Comentário ao Compêndio do Catecismo /29
Enzo Bianchi
A tradição cristã conservou três modos para expressar e viver a oração: a oração vocal, a meditação e a oração contemplativa. Têm em comum o recolhimento do coração.
(Compêndio do Catecismo nº 568)
A oração vocal associa o corpo à oração interior do coração. Mesmo a mais interior das orações não poderia prescindir da oração vocal. Em todo o caso, ela deve brotar duma fé pessoal. Com o Pai Nosso, Jesus ensinou-nos uma fórmula perfeita de oração vocal.
(Compêndio do Catecismo nº 569)
A essência e a motivação profunda da oração vocal estão bem expressas na versão mais alargada do Catecismo: “A necessidade de associar os sentidos à oração interior corresponde a uma exigência da natureza humana. Nós somos corpo e espírito e experimentamos a necessidade de traduzir exteriormente os nossos sentimentos. Devemos rezar com todo o nosso ser para dar à nossa súplica a maior força possível” (CIC 2702).

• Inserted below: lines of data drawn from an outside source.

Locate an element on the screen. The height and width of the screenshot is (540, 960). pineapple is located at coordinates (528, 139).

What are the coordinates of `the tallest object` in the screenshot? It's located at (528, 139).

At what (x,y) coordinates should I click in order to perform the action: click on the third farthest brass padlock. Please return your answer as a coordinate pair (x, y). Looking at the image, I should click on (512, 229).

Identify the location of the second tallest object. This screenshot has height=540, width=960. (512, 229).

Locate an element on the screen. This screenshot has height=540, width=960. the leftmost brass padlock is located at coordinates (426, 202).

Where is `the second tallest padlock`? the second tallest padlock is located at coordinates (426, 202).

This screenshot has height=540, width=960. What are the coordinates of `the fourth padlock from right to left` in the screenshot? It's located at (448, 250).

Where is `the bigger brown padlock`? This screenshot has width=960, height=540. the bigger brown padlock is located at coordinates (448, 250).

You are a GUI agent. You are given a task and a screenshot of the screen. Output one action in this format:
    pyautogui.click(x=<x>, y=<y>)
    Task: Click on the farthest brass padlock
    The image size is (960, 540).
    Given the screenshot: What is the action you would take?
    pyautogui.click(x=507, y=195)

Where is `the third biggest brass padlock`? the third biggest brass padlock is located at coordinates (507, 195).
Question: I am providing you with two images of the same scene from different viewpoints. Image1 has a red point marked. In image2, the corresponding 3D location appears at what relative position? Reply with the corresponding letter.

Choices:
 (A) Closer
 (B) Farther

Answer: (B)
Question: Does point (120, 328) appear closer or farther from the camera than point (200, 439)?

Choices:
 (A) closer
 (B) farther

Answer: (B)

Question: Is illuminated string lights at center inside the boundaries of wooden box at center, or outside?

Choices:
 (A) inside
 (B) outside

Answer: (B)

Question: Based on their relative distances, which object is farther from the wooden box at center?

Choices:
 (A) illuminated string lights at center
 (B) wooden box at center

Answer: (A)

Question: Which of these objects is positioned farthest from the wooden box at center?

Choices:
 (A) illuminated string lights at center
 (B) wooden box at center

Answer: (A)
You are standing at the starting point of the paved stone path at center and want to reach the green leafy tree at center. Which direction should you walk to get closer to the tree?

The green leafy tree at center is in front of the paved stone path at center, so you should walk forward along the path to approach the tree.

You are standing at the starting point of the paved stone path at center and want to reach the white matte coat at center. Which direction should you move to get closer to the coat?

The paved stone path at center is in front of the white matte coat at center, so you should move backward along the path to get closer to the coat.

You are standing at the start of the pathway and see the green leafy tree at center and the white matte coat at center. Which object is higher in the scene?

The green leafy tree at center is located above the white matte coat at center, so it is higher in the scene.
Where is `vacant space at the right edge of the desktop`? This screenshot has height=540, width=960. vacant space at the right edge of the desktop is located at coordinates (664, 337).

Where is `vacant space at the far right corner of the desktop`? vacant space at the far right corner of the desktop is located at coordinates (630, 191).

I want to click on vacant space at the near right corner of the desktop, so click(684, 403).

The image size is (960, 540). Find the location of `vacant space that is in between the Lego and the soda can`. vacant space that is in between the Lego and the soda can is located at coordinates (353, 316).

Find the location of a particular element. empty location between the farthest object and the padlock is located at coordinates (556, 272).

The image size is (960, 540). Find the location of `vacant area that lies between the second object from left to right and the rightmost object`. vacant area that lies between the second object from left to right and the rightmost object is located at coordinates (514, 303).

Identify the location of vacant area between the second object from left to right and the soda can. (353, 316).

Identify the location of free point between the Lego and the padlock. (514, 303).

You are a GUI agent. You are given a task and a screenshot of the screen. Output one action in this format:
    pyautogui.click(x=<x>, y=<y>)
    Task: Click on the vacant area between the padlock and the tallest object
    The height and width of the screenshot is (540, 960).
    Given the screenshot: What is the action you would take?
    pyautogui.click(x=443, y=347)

A nossa voz torna-se assim expressão de toda a nossa pessoa, que se esforça por entrar em comunhão com o Senhor, acolhendo a sua revelação. Se – como escreve o apóstolo Paulo – “a fé nasce da escuta” (Rm 10,17), a oração vocal é uma forma de diálogo que nasce dessa escuta e um testemunho sensível da fé. Evidentemente, como nos recorda o Compêndio, o Pai-Nosso que Jesus nos ensinou é a forma perfeita, a síntese mais eloquente de toda a oração vocal. Aqui, porém, não podemos comentar extensamente o Pai-Nosso, que será objeto específico de uma secção posterior.
Em vez disso, gostaria de me deter num princípio essencial para a prática inteligente da oração vocal, aquele que São Bento exprime na sua Regra: “Que a nossa mente esteja em sintonia com a nossa voz” (RB 19,7). Bento aplica este princípio ao canto monástico dos salmos, mas creio que se trata de uma lei fundamental na vida de oração, mesmo que tenhamos tendência, sobretudo hoje em dia, devido à cultura dominante, a subvertê-la, acreditando que a voz deve seguir os sentimentos do nosso coração. Pelo contrário, este princípio deve ser entendido em toda a sua centralidade: é a mente, é o coração que deve estar de acordo com o que a voz proclama, e não o contrário! Num sentido mais amplo, somos chamados a estabelecer uma unidade profunda entre o nosso corpo, o nosso pensamento e aquilo a que damos voz, ou seja, a palavra de Deus, fonte de toda a nossa resposta na oração: na oração vocal, todas as nossas faculdades físicas, psíquicas e espirituais devem ser disciplinadas e ordenadas para este fim.
Praticando esta unificação de todo o nosso ser, chegamos também gradualmente a aceitar a oração do Espírito Santo em nós (cf. Rm 8,26-27). E assim podemos chegar a uma oração contínua, que não nasce de nós: é um fluxo subterrâneo, uma lembrança constante de Deus que emerge de vez em quando e se torna oração explícita, mas que nunca nos abandona.
Deste modo, podemos fazer-nos voz de toda a criatura (cf. Oração Eucarística IV) e de toda a criação, porque o universo é um oceano de preces que se elevam a Deus: preces inarticuladas, gemidos dirigidos ao Criador, enquanto se espera a manifestação dos filhos de Deus (cf. Rm 8, 19).